L’ultima indagine di Ippr, Legambiente ed Enea dipinge una situazione critica per molte spiagge italiane: si parla addirittura di una media di 670 rifiuti ogni 100 metri di spiaggia.
Il problema contribuisce ad aggravare una situazione già precaria, caratterizzata da altre emergenze come l’edificazione incontrollata, gli stabilimenti balneari, le scogliere emerse o soffolte, la presenza sempre maggiore di infrastrutture per il ricovero dei natanti.
Dai rifiuti emerge una netta prevalenza di rifiuti in polipropilene (PP) e polietilene (PE), con una quota significativa di plastiche miste, campioni non riconducibili ad un unico polimero. A livello di oggetti, tra i più rinvenuti – in peso – troviamo un 20 per cento composto da packaging alimentare e non alimentare, un ulteriore 15 per cento composto da oggetti sanitari e di igiene personale – cotton fioc, medicali, assorbenti, gabbiette WC – e un 50 per cento composto da materiali di varia provenienza, come mollette, giocattoli, lenti a contatto e penne.
Ma alcuni dei rifiuti che si trovano sulle nostre spiagge non sono dannosi solo per l’ecosistema e gli animali che popolano il mare: sono concreti anche i rischi per la nostra salute.
La presenza di siringhe in spiaggia, ad esempio, rappresenta un pericolo enorme per i bagnanti, perché se l’ago è nascosto tra la sabbia emerge proprio sotto la pressione del piede, quando ormai è troppo tardi per evitare il peggio.
A lanciare l’allarme in queste ore è stato Giovanni D’Agata, presidente dello “Sportello dei diritti”: “Anche in data odierna è arrivata una segnalazione che noi dello Sportello dei Diritti, non vorremmo mai ricevere: una siringa usata sul bagnasciuga di un noto stabilimento balneare e a distanza gruppetti di bambini che giocavano indisturbati, come documentano le foto postateci da un cittadino che si trovava a San Cataldo, marina di Lecce. Tutto ciò, proprio dopo che nei giorni scorsi analoghe denunce ci erano pervenute da altre località marine. Pensavamo che fosse qualcosa d’isolato, ma il numero di segnalazioni ci riporta indietro nel tempo, alla fine degli anni ’80, quando dilagava l’uso dell’eroina e farsi una “pera” in spiaggia”, magari davanti un falò, con tanto di ago buttato sulla sabbia a fine uso, era diventato qualcosa di assurdamente normale”.
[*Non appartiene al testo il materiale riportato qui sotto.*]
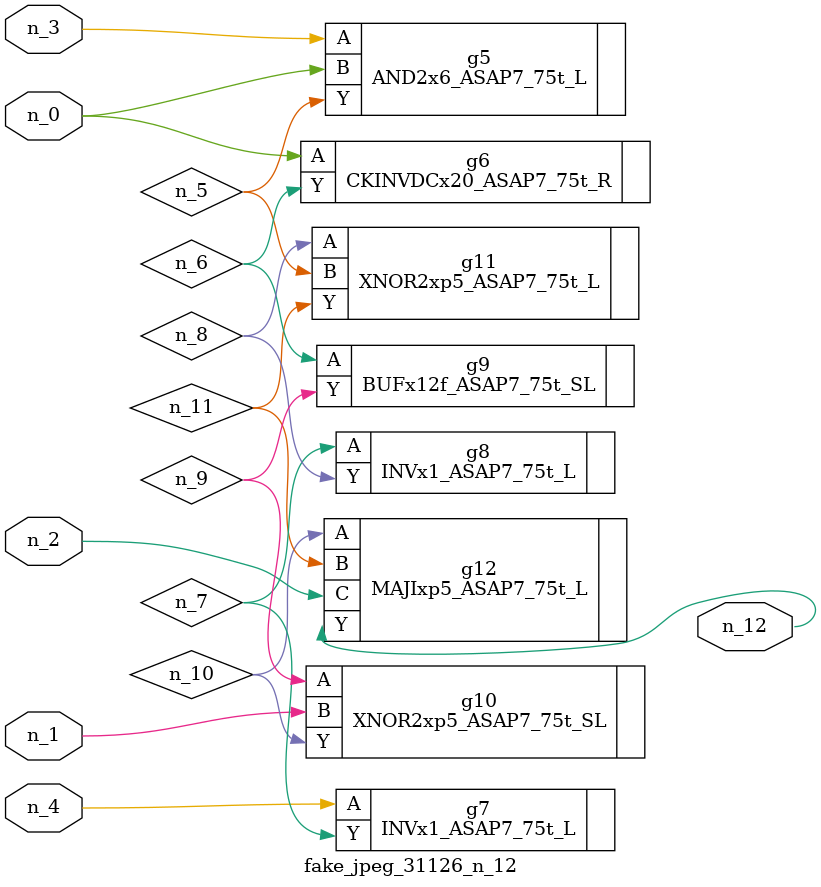
<source format=v>
module fake_jpeg_31126_n_12 (n_3, n_2, n_1, n_0, n_4, n_12);

input n_3;
input n_2;
input n_1;
input n_0;
input n_4;

output n_12;

wire n_11;
wire n_10;
wire n_8;
wire n_9;
wire n_6;
wire n_5;
wire n_7;

AND2x6_ASAP7_75t_L g5 ( 
.A(n_3),
.B(n_0),
.Y(n_5)
);

CKINVDCx20_ASAP7_75t_R g6 ( 
.A(n_0),
.Y(n_6)
);

INVx1_ASAP7_75t_L g7 ( 
.A(n_4),
.Y(n_7)
);

INVx1_ASAP7_75t_L g8 ( 
.A(n_7),
.Y(n_8)
);

XNOR2xp5_ASAP7_75t_L g11 ( 
.A(n_8),
.B(n_5),
.Y(n_11)
);

BUFx12f_ASAP7_75t_SL g9 ( 
.A(n_6),
.Y(n_9)
);

XNOR2xp5_ASAP7_75t_SL g10 ( 
.A(n_9),
.B(n_1),
.Y(n_10)
);

MAJIxp5_ASAP7_75t_L g12 ( 
.A(n_10),
.B(n_11),
.C(n_2),
.Y(n_12)
);


endmodule
</source>
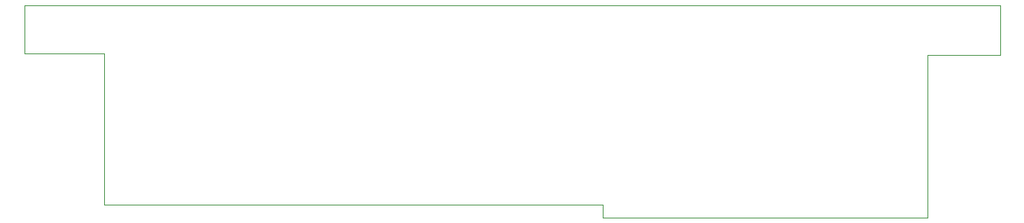
<source format=gbr>
%TF.GenerationSoftware,Altium Limited,Altium Designer,20.0.11 (256)*%
G04 Layer_Color=0*
%FSLAX26Y26*%
%MOIN*%
%TF.FileFunction,Profile,NP*%
%TF.Part,Single*%
G01*
G75*
%TA.AperFunction,Profile*%
%ADD64C,0.001000*%
D64*
X6805000Y1050000D02*
Y995000D01*
X8220000D01*
Y1705000D01*
X8535000D01*
Y1920000D01*
X4290000D01*
Y1710000D01*
X4635000D01*
Y1050000D01*
X6805000D01*
%TF.MD5,a3d74966a4f1e5ce02851a38054b89cd*%
M02*

</source>
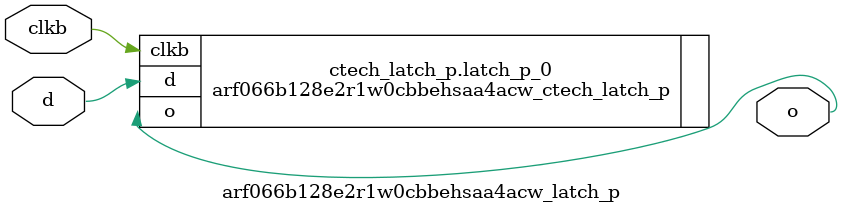
<source format=sv>

`ifndef ARF066B128E2R1W0CBBEHSAA4ACW_LATCH_P_SV
`define ARF066B128E2R1W0CBBEHSAA4ACW_LATCH_P_SV

module arf066b128e2r1w0cbbehsaa4acw_latch_p #
(
  parameter CTECH = 1
)
(
  output logic o,
  input  logic d,
  input  logic clkb
);

  if (CTECH == 1) begin: ctech_latch_p
    arf066b128e2r1w0cbbehsaa4acw_ctech_latch_p latch_p_0 (.o(o),.d(d),.clkb(clkb));
  end
  else begin
    always_latch begin
      if (~clkb) begin
        o <= d;
      end
    end
  end

endmodule // arf066b128e2r1w0cbbehsaa4acw_latch_p

`endif // ARF066B128E2R1W0CBBEHSAA4ACW_LATCH_P_SV
</source>
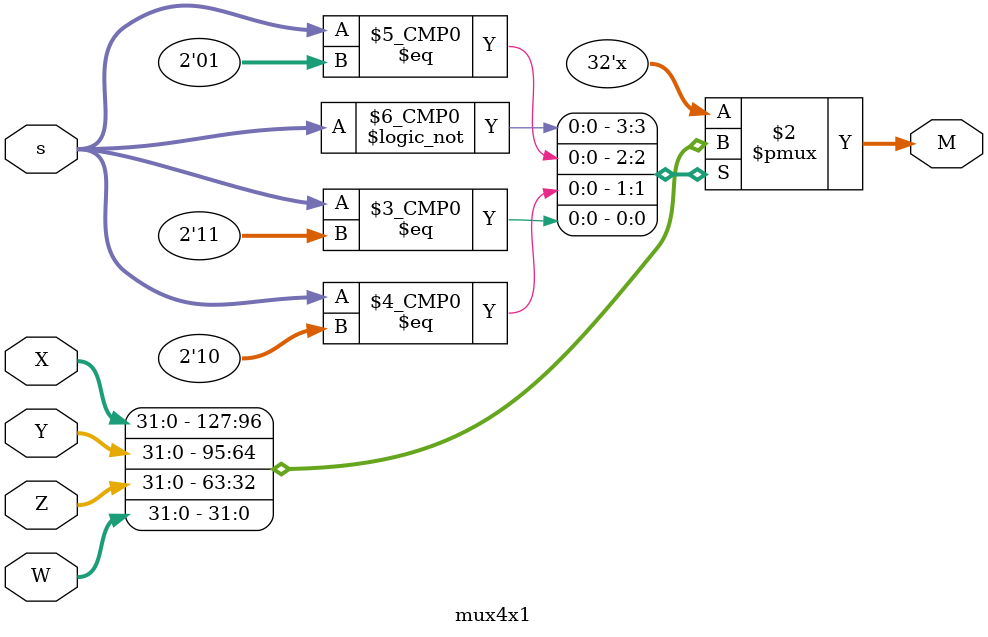
<source format=v>

 
 module mux4x1 (X, Y, Z, W, s, M);

 // Inputs
 input [31:0] X; // First input
 input [31:0] Y; // Second input
 input [31:0] Z; // Third input
 input [31:0] W; // Forth input
 input [1:0] s;	 //Selector line (2 bits)

 // Output
 output reg [31:0] M; //Mux output

 always @(*)

 case (s)
 2'b00: M = X;	// Choose First input if the selector equals "00"
 2'b01: M = Y;	//Choose Second input if the selector equals "01"
 2'b10: M = Z;	//Choose Third input if the selector equals "10"
 2'b11: M = W;	//Choose Forth input if the selector equals "11"
 default: M = 32'hxxxx; // Error state

 endcase
 endmodule
</source>
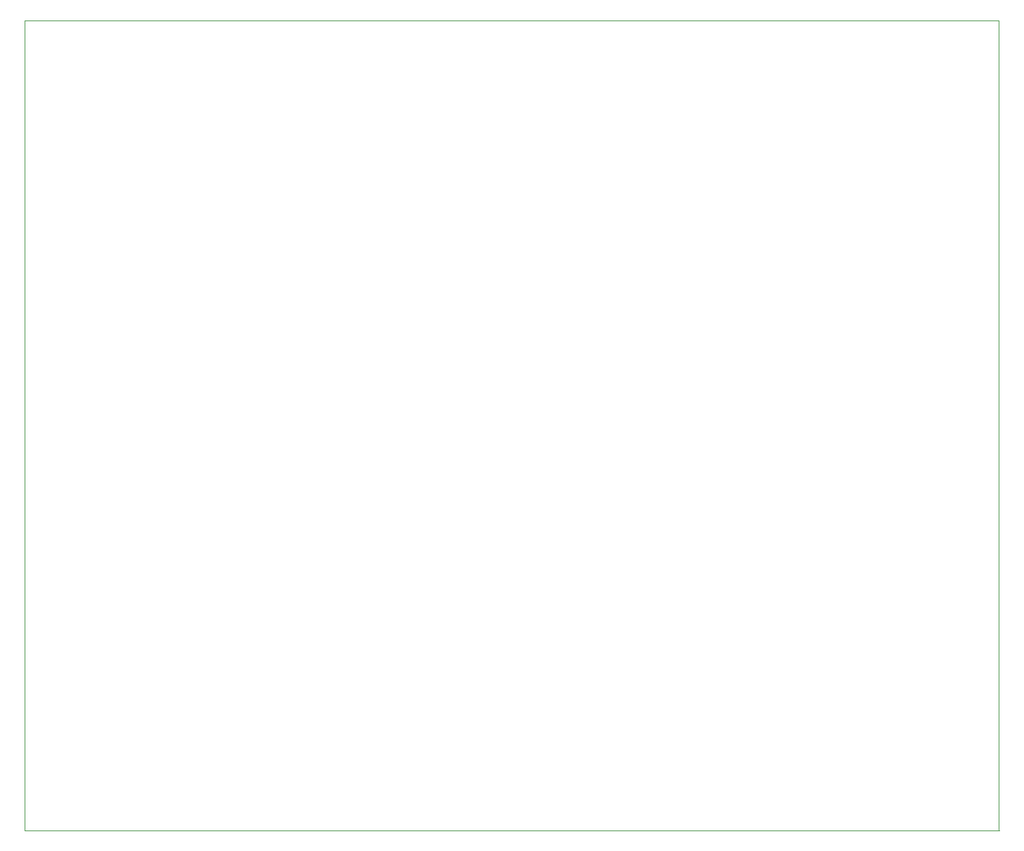
<source format=gbr>
G04 (created by PCBNEW (2013-07-07 BZR 4022)-stable) date 03/02/2018 19:35:14*
%MOIN*%
G04 Gerber Fmt 3.4, Leading zero omitted, Abs format*
%FSLAX34Y34*%
G01*
G70*
G90*
G04 APERTURE LIST*
%ADD10C,0.00590551*%
%ADD11C,0.00393701*%
G04 APERTURE END LIST*
G54D10*
G54D11*
X82100Y-19196D02*
X82100Y-19199D01*
X34650Y-19196D02*
X82100Y-19196D01*
X34650Y-19200D02*
X34650Y-58700D01*
X82100Y-58700D02*
X82100Y-19200D01*
X34650Y-58700D02*
X82150Y-58700D01*
M02*

</source>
Gli eventi di questo tipo devono portare ad un supplemento di attenzione e di precauzioni ed ogni siringa deve essere trattata come potenzialmente pericolosa, senza prestare attenzione ai falsi miti e alle credenze comuni: “non dobbiamo pensare che l’acqua ed il tempo “lavino via” il potenziale infettivo, e anche in queste occasioni occorre quindi avere moltissima cautela. In effetti, il rischio se la sostanza organica contenuta è secca e risalente nel tempo è pari a “0” per le malattie che più terrorizzano l’immaginario collettivo come Aids ed epatite, certo è però che residua senz’altro il rischio d’infezioni da germi comuni, se non si provvede a disinfettare tempestivamente la ferita, o ancor peggio del tetano, ma solo se non sono state completate le vaccinazioni”.
È intollerabile l’idea che, al giorno d’oggi, possa succedere di recarsi al mare e rischiare la propria salute e incolumità, le nostre spiagge devono essere pulite.
Abbandonare una siringa denota una totale mancanza di considerazione per la salute degli altri, quasi che chi ha abbandonato quell’ago in spiaggia l’abbia fatto con sprezzo e appositamente: un brutto segnale di inciviltà, che si unisce ad un altro dato drammatico, quello del nuovo aumento del consumo di eroina, la cosiddetta ‘droga dei poveri’.
Oggigiorno, il costo molto basso, anche 20 euro per una dose da un grammo e addirittura 5 euro per una monodose da 0,1 grammi, ne favorisce la diffusione soprattutto tra i più giovani: un fenomeno di cui le nostre istituzioni devono farsi carico e cercare di limitare.